Page-level text extractions
---*---

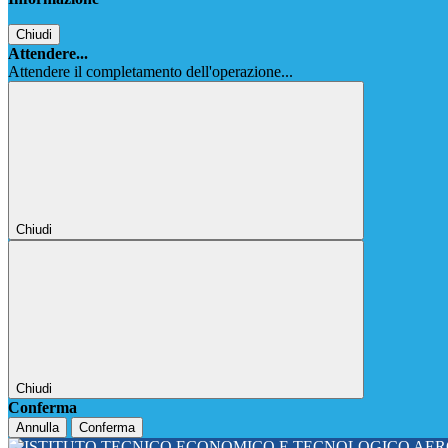
Chiudi
Attendere...
Attendere il completamento dell'operazione...
Chiudi
Chiudi
Conferma
Annulla
Conferma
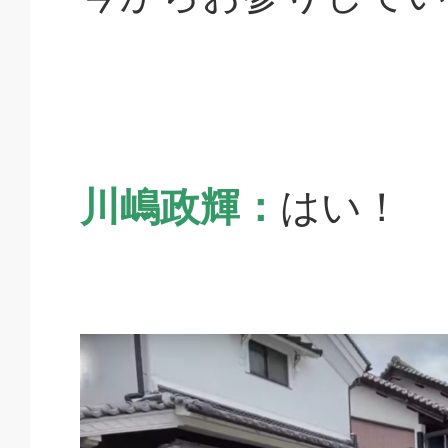
川嶋政輝：
はい！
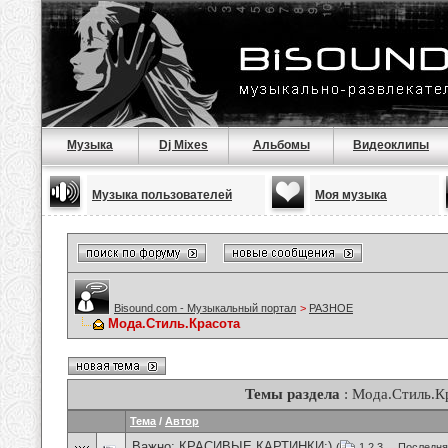
Музыка
Dj Mixes
Альбомы
Видеоклипы
Музыка пользователей
Моя музыка
Bisound.com - Музыкальный портал
>
РАЗНОЕ
Мода.Стиль.Красота
Темы раздела
: Мода.Стиль.К
Тема
/
Автор
Важно:
КРАСИВЫЕ КАРТИНКИ:)
(
1
2
3
...
Последня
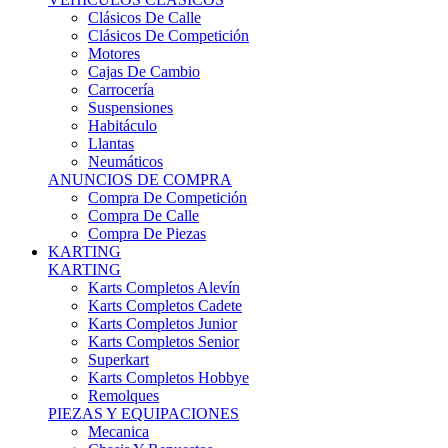
Karts Completos Alevín
Karts Completos Cadete
Karts Completos Junior
Karts Completos Senior
Superkart
Karts Completos Hobbye
Remolques
PIEZAS Y EQUIPACIONES
Mecanica
Chasis Y Repuestos
Frenos
Llantas
Neumáticos
Equipación Adultos
Equipación Niños
Resto De Piezas
ANUNCIOS DE COMPRA
Compra De Karts
Compra De Piezas
BARQUETAS, FÓRMULAS Y CM
BARQUETAS, FÓRMULAS Y CM
Barquetas
Fórmulas
Cm
Prototipos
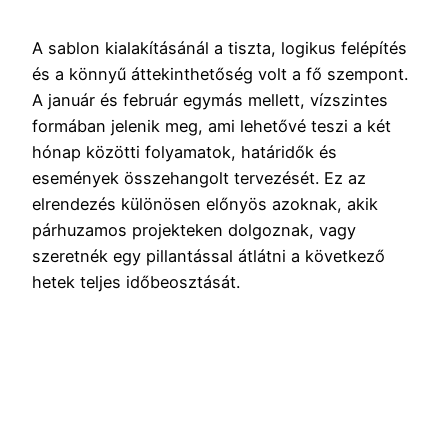
A sablon kialakításánál a tiszta, logikus felépítés
és a könnyű áttekinthetőség volt a fő szempont.
A január és február egymás mellett, vízszintes
formában jelenik meg, ami lehetővé teszi a két
hónap közötti folyamatok, határidők és
események összehangolt tervezését. Ez az
elrendezés különösen előnyös azoknak, akik
párhuzamos projekteken dolgoznak, vagy
szeretnék egy pillantással átlátni a következő
hetek teljes időbeosztását.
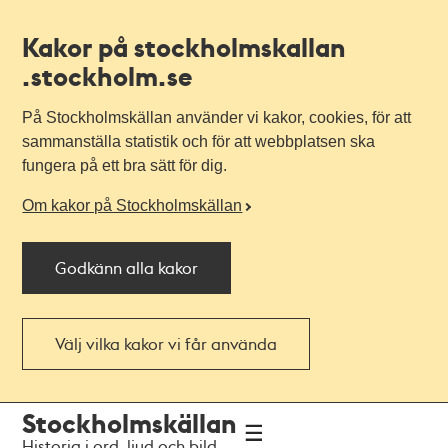
Kakor på stockholmskallan
.stockholm.se
På Stockholmskällan använder vi kakor, cookies, för att
sammanställa statistik och för att webbplatsen ska
fungera på ett bra sätt för dig.
Om kakor på Stockholmskällan
Godkänn alla kakor
Välj vilka kakor vi får använda
Till
Till
Stockholmskällan
navigationen
huvudinnehållet
Historia i ord, ljud och bild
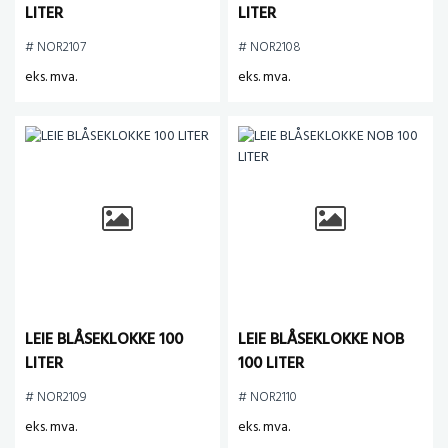
LITER
LITER
# NOR2107
# NOR2108
eks. mva.
eks. mva.
LEIE BLÅSEKLOKKE 100
LEIE BLÅSEKLOKKE NOB
LITER
100 LITER
# NOR2109
# NOR2110
eks. mva.
eks. mva.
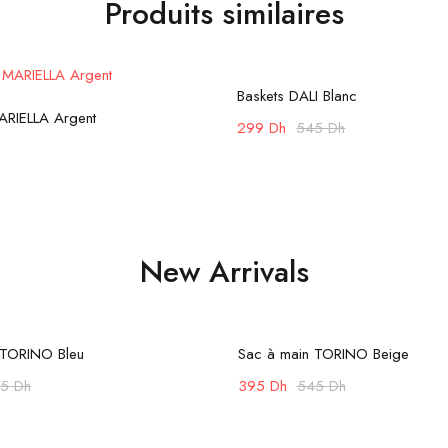
Produits similaires
Choix des options
-45%
Baskets DALI Blanc
Choix des options
ARIELLA Argent
299
Dh
545
Dh
New Arrivals
Ajouter au panier
Ajouter au panier
-28%
 TORINO Bleu
Sac à main TORINO Beige
45
Dh
395
Dh
545
Dh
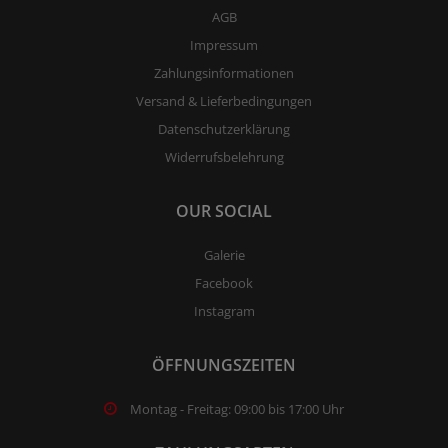
AGB
Impressum
Zahlungsinformationen
Versand & Lieferbedingungen
Datenschutzerklärung
Widerrufsbelehrung
OUR SOCIAL
Galerie
Facebook
Instagram
ÖFFNUNGSZEITEN
Montag - Freitag: 09:00 bis 17:00 Uhr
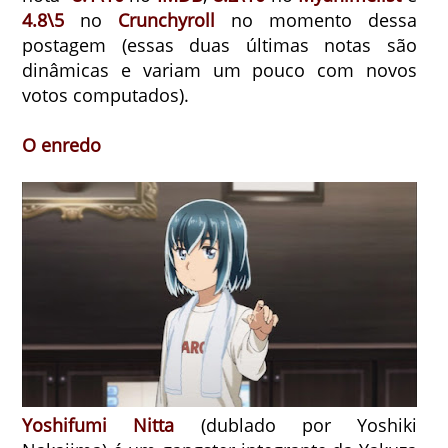
4.8\5
no
Crunchyroll
no momento dessa
postagem (essas duas últimas notas são
dinâmicas e variam um pouco com novos
votos computados).
O enredo
Yoshifumi Nitta
(dublado por Yoshiki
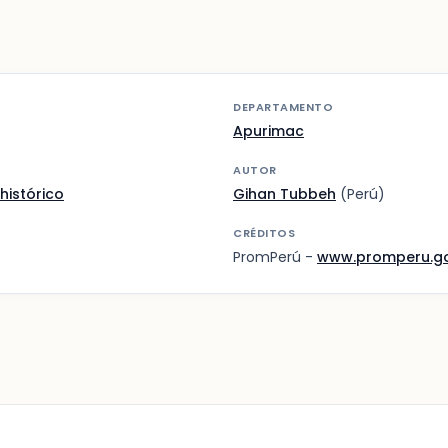
DEPARTAMENTO
Apurimac
AUTOR
histórico
Gihan Tubbeh
(Perú)
CRÉDITOS
PromPerú -
www.promperu.g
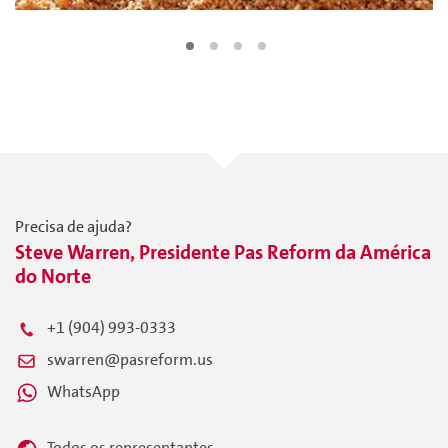
Precisa de ajuda?
Steve Warren, Presidente Pas Reform da América
do Norte
+1 (904) 993-0333
swarren@pasreform.us
WhatsApp
Todos os representantes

---*---

__WHAT YOU HAVE TO DO__
Begin at the line containing "Datenschutzerklärung" and write out every line to the end of the data exactly. Skip the pictures.

__TASK ANSWER__
Datenschutzerklärung
Widerrufsbelehrung
OUR SOCIAL
Galerie
Facebook
Instagram
ÖFFNUNGSZEITEN
Montag - Freitag: 09:00 bis 17:00 Uhr
4.8\5
no
Crunchyroll
no momento dessa
postagem (essas duas últimas notas são
dinâmicas e variam um pouco com novos
votos computados).
O enredo
Yoshifumi Nitta
(dublado por Yoshiki
DEPARTAMENTO
Apurimac
AUTOR
histórico
Gihan Tubbeh
(Perú)
CRÉDITOS
PromPerú -
www.promperu.g
Precisa de ajuda?
Steve Warren, Presidente Pas Reform da América
do Norte
+1 (904) 993-0333
swarren@pasreform.us
WhatsApp
Todos os representantes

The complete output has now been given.